→ **EXERCISE INSTRUCTIONS**: From the entries below, work out the number of lines that hold the word "Sonar", and give that number alone.

→ **EXTRACTED MATERIAL**:
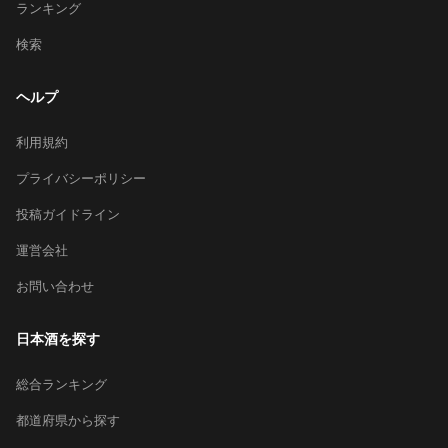
ランキング
検索
ヘルプ
利用規約
プライバシーポリシー
投稿ガイドライン
運営会社
お問い合わせ
日本酒を探す
総合ランキング
都道府県から探す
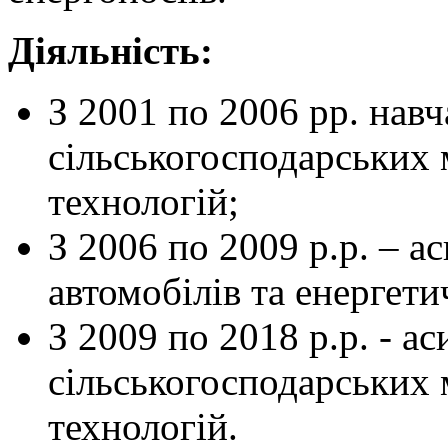
Діяльність:
З 2001 по 2006 рр. нав
сільськогосподарських 
технологій;
З 2006 по 2009 р.р. – а
автомобілів та енергети
З 2009 по 2018 р.р. - а
сільськогосподарських 
технологій.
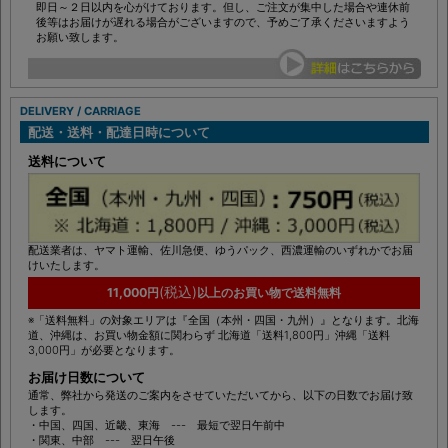
商品の発送は、ご注文及びお支払いのお手続き完了より（土日祝日を除き）
即日～２日以内を心がけております。但し、ご注文が集中した場合や連休前
後等はお届けが遅れる場合がございますので、予めご了承くださいますよう
お願い致します。
DELIVERY / CARRIAGE
配送・送料・配達日時について
送料について
配送業者は、ヤマト運輸、佐川急便、ゆうパック、西濃運輸のいずれかでお届
けいたします。
(税込)
11,000円
以上のお買い物で送料無料
※「送料無料」の対象エリアは『全国（本州・四国・九州）』となります。北海
道、沖縄は、お買い物金額に関わらず 北海道「送料1,800円」沖縄「送料
3,000円」が必要となります。
お届け日数について
通常、弊社から発送のご案内をさせていただいてから、以下の日数でお届け致
します。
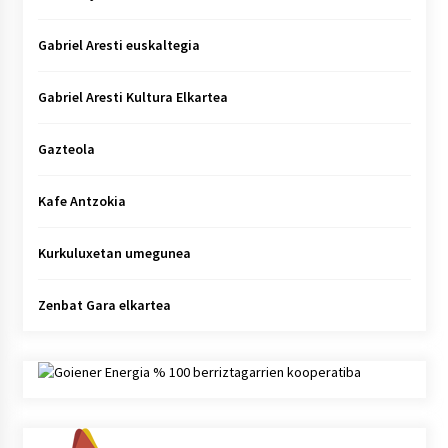
Gabriel Aresti euskaltegia
Gabriel Aresti Kultura Elkartea
Gazteola
Kafe Antzokia
Kurkuluxetan umegunea
Zenbat Gara elkartea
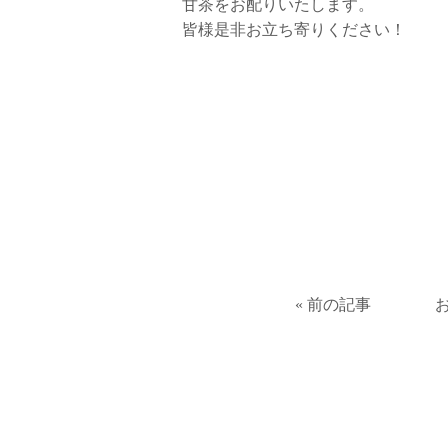
甘茶をお配りいたします。
皆様是非お立ち寄りください！
« 前の記事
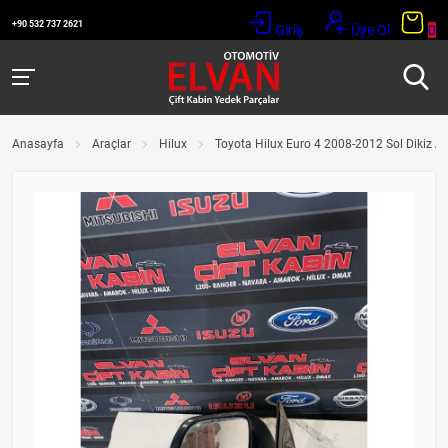
+90 532 737 2621
Giriş
Üye Ol
0
Anasayfa
Araçlar
Hilux
Toyota Hilux Euro 4 2008-2012 Sol Dikiz A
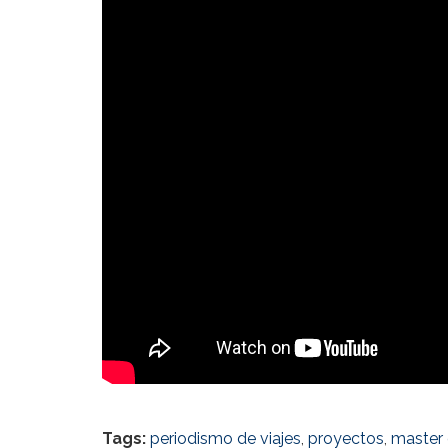
Tags:
periodismo de viajes
,
proyectos
,
master 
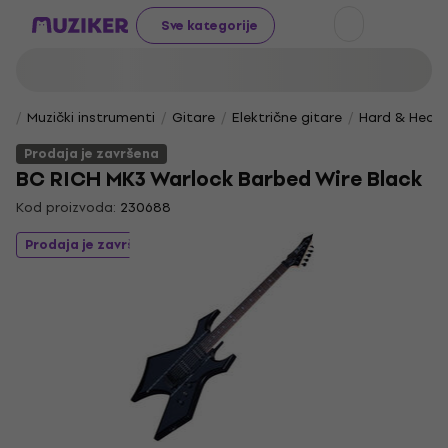
Sve kategorije
Muzički instrumenti
Gitare
Električne gitare
Hard & Heav
Prodaja je završena
BC RICH MK3 Warlock Barbed Wire Black
Kod proizvoda:
230688
Prodaja je završena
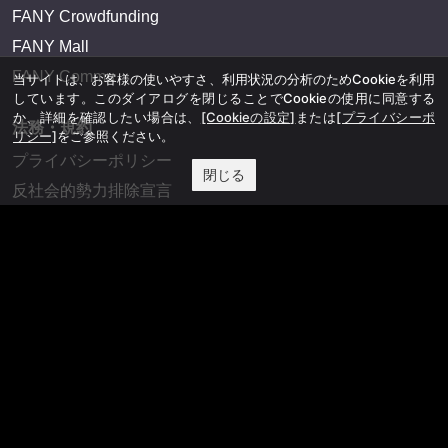
FANY Crowdfunding
FANY Mall
FANY Commu
当サイトは、お客様の使いやすさ、利用状況の分析のためCookieを利用
しています。このダイアログを閉じることでCookieの使用に同意する
か、詳細を確認したい場合は、
[Cookieの設定]
または
[プライバシーポ
法務・規約
リシー]
をご参照ください。
プライバシーポリシー
閉じる
反社会的勢力排除宣言
会社情報
吉本興業株式会社
お問い合わせ
その他
よしもとニュースセンターアーカイブ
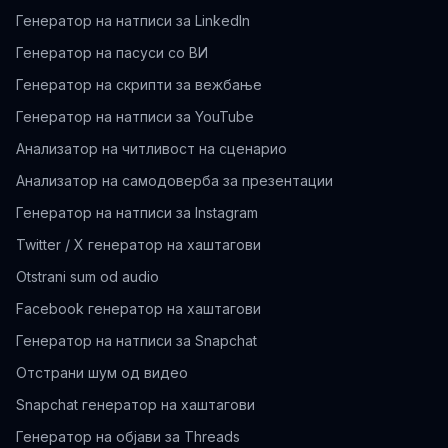
Генератор на натписи за LinkedIn
Генератор на пасуси со ВИ
Генератор на скрипти за вежбање
Генератор на натписи за YouTube
Анализатор на читливост на сценарио
Анализатор на самодоверба за презентации
Генератор на натписи за Instagram
Twitter / X генератор на хаштагови
Otstrani sum od audio
Facebook генератор на хаштагови
Генератор на натписи за Snapchat
Отстрани шум од видео
Snapchat генератор на хаштагови
Генератор на објави за Threads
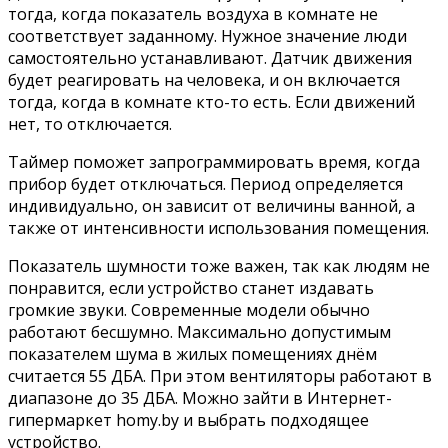
тогда, когда показатель воздуха в комнате не
соответствует заданному. Нужное значение люди
самостоятельно устанавливают. Датчик движения
будет реагировать на человека, и он включается
тогда, когда в комнате кто-то есть. Если движений
нет, то отключается.
Таймер поможет запрограммировать время, когда
прибор будет отключаться. Период определяется
индивидуально, он зависит от величины ванной, а
также от интенсивности использования помещения.
Показатель шумности тоже важен, так как людям не
понравится, если устройство станет издавать
громкие звуки. Современные модели обычно
работают бесшумно. Максимально допустимым
показателем шума в жилых помещениях днём
считается 55 ДБА. При этом вентиляторы работают в
диапазоне до 35 ДБА. Можно зайти в Интернет-
гипермаркет homy.by и выбрать подходящее
устройство.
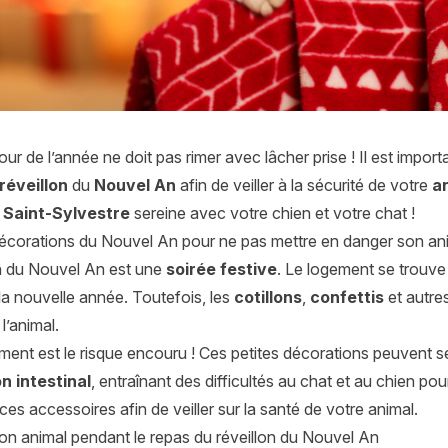
jour de l’année ne doit pas rimer avec lâcher prise ! Il est impo
réveillon
du
Nouvel An
afin de veiller à la sécurité de votre
a
Saint-Sylvestre
sereine avec votre chien et votre chat !
 décorations du Nouvel An pour ne pas mettre en danger son an
on du Nouvel An est une
soirée festive
. Le logement se trouve
la nouvelle année. Toutefois, les
cotillons
,
confettis
et autre
l’animal.
ment est le risque encouru ! Ces petites décorations peuvent s
 intestinal
, entraînant des difficultés au chat et au chien pou
r ces accessoires afin de veiller sur la santé de votre animal.
son animal pendant le repas du réveillon du Nouvel An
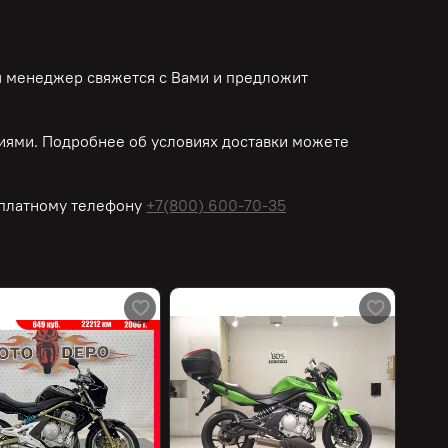
ш менеджер свяжется с Вами и предложит
ями. Подробнее об условиях доставки можете
платному
телефону
+7(800) 600-70-35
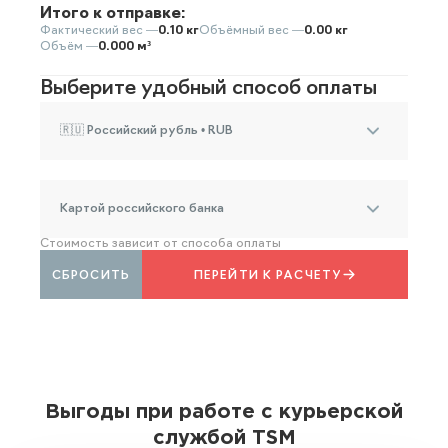
Итого к отправке:
Фактический вес —
0.10 кг
Объёмный вес —
0.00 кг
Объём —
0.000 м³
Выберите удобный способ оплаты
🇷🇺 Российский рубль • RUB
Картой российского банка
Стоимость зависит от способа оплаты
СБРОСИТЬ
ПЕРЕЙТИ К РАСЧЕТУ
Выгоды при работе с курьерской
службой TSM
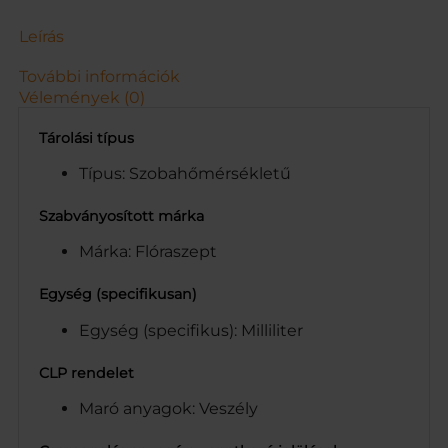
1
L
Leírás
m
e
További információk
n
Vélemények (0)
n
y
Tárolási típus
i
s
Típus: Szobahőmérsékletű
é
g
Szabványosított márka
Márka: Flóraszept
Egység (specifikusan)
Egység (specifikus): Milliliter
CLP rendelet
Maró anyagok: Veszély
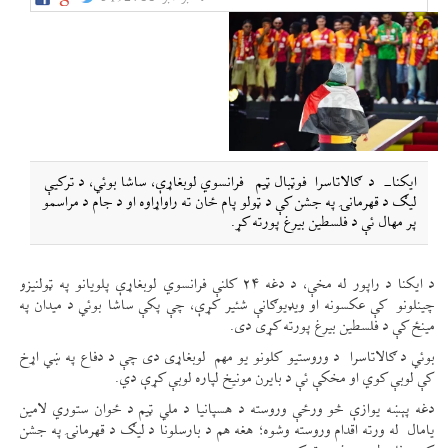
ایکنا- د ګالاتاسرا فوټبال ټیم فرانسوي لوبغاړې، ساشا بوئي، د ترکیې
لیګ د قهرمانۍ په جشن کې د ټولو پام ځان ته راواړاوه او د جام د مراسمو
پر مهال ئې د فلسطین بیرغ پورته کړ.
د ایکنا د راپور له مخې، د دغه ۲۴ کلنې فرانسوي لوبغاړې پلویانو په ټولنیزو
چینلونو کې عکسونه او ویډیوګانې شئیر کړې، چې پکې ساشا بوئي د میدان په
مینځ کې د فلسطین بیرغ پورته کړی دی.
بوئي د ګالاتاسرا د وروستیو کلونو یو مهم لوبغاړی دی چې د دفاع په ښي اړخ
کې لوبې کوي او مخکې ئې د بایرن مونیخ لپاره لوبې کړې دي.
دغه پېښه یوازې څو ورځې وروسته د هسپانیا د ملي ټیم د ځوان ستوري لامین
یامال له ورته اقدام وروسته وشوه؛ هغه هم د بارسلونا د لیګ د قهرمانۍ په جشن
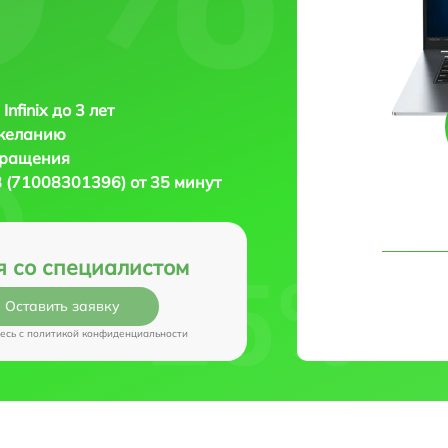
Infinix до 3 лет
 желанию
бращения
28 (71008301396) от 35 минут
я со специалистом
Оставить заявку
есь c
политикой конфиденциальности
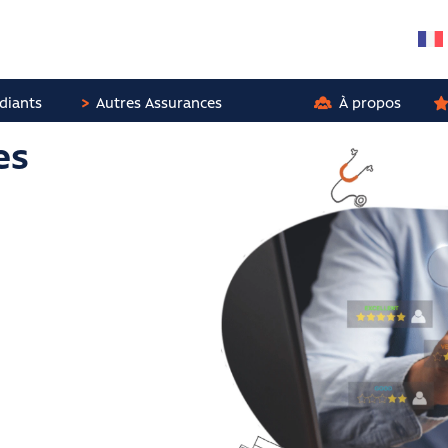
diants
Autres Assurances
À propos
es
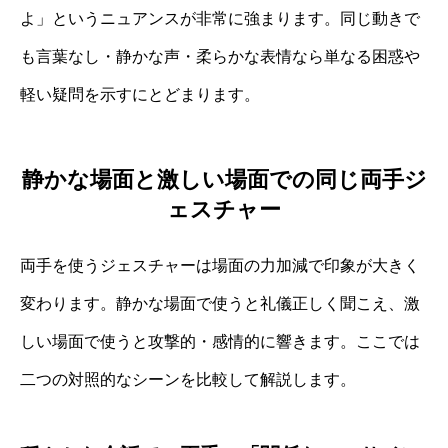
よ」というニュアンスが非常に強まります。同じ動きで
も言葉なし・静かな声・柔らかな表情なら単なる困惑や
軽い疑問を示すにとどまります。
静かな場面と激しい場面での同じ両手ジ
ェスチャー
両手を使うジェスチャーは場面の力加減で印象が大きく
変わります。静かな場面で使うと礼儀正しく聞こえ、激
しい場面で使うと攻撃的・感情的に響きます。ここでは
二つの対照的なシーンを比較して解説します。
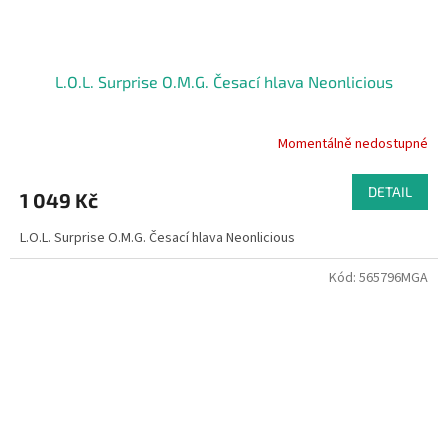
L.O.L. Surprise O.M.G. Česací hlava Neonlicious
Momentálně nedostupné
DETAIL
1 049 Kč
L.O.L. Surprise O.M.G. Česací hlava Neonlicious
Kód:
565796MGA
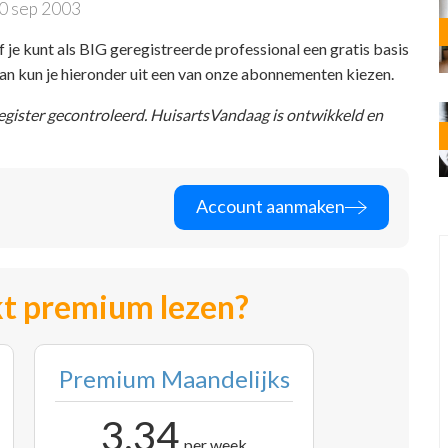
0 sep 2003
f je kunt als BIG geregistreerde professional een gratis basis
 dan kun je hieronder uit een van onze abonnementen kiezen.
register gecontroleerd. HuisartsVandaag is ontwikkeld en
Account aanmaken
t premium lezen?
Premium Maandelijks
3,34
per week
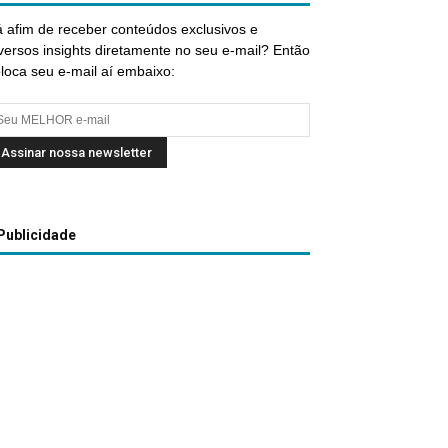
 afim de receber conteúdos exclusivos e
versos insights diretamente no seu e-mail? Então
loca seu e-mail aí embaixo:
Publicidade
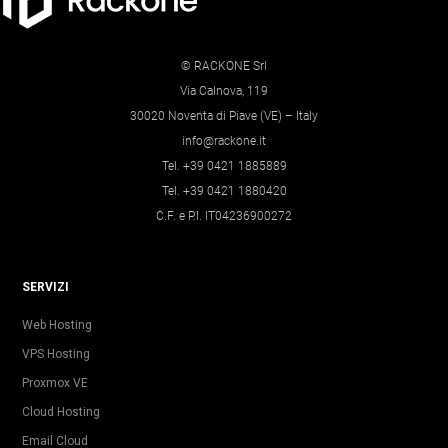
© RACKONE Srl
Via Calnova, 119
30020 Noventa di Piave (VE) – Italy
info@rackone.it
Tel. +39 0421 1885889
Tel. +39 0421 1880420
C.F. e P.I. IT04236900272
SERVIZI
Web Hosting
VPS Hosting
Proxmox VE
Cloud Hosting
Email Cloud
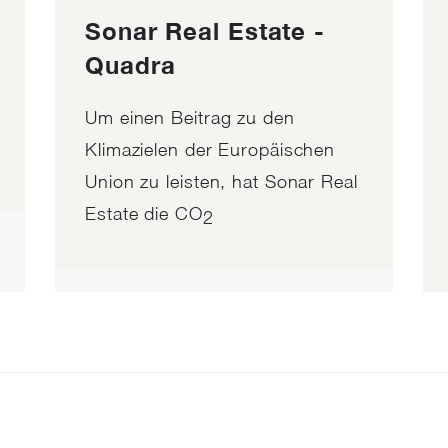
Sonar Real Estate -
Quadra
Um einen Beitrag zu den
Klimazielen der Europäischen
Union zu leisten, hat Sonar Real
Estate die CO
2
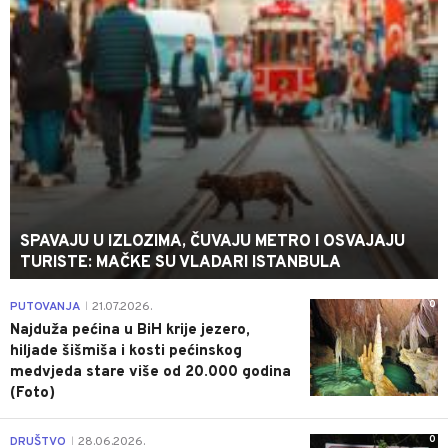
SPAVAJU U IZLOZIMA, ČUVAJU METRO I OSVAJAJU
TURISTE: MAČKE SU VLADARI ISTANBULA
0
PUTOVANJA
21.07.2026.
|
Najduža pećina u BiH krije jezero,
hiljade šišmiša i kosti pećinskog
medvjeda stare više od 20.000 godina
(Foto)
0
DRUŠTVO
28.06.2026.
|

→ **RESULT OF THE TASK**: 2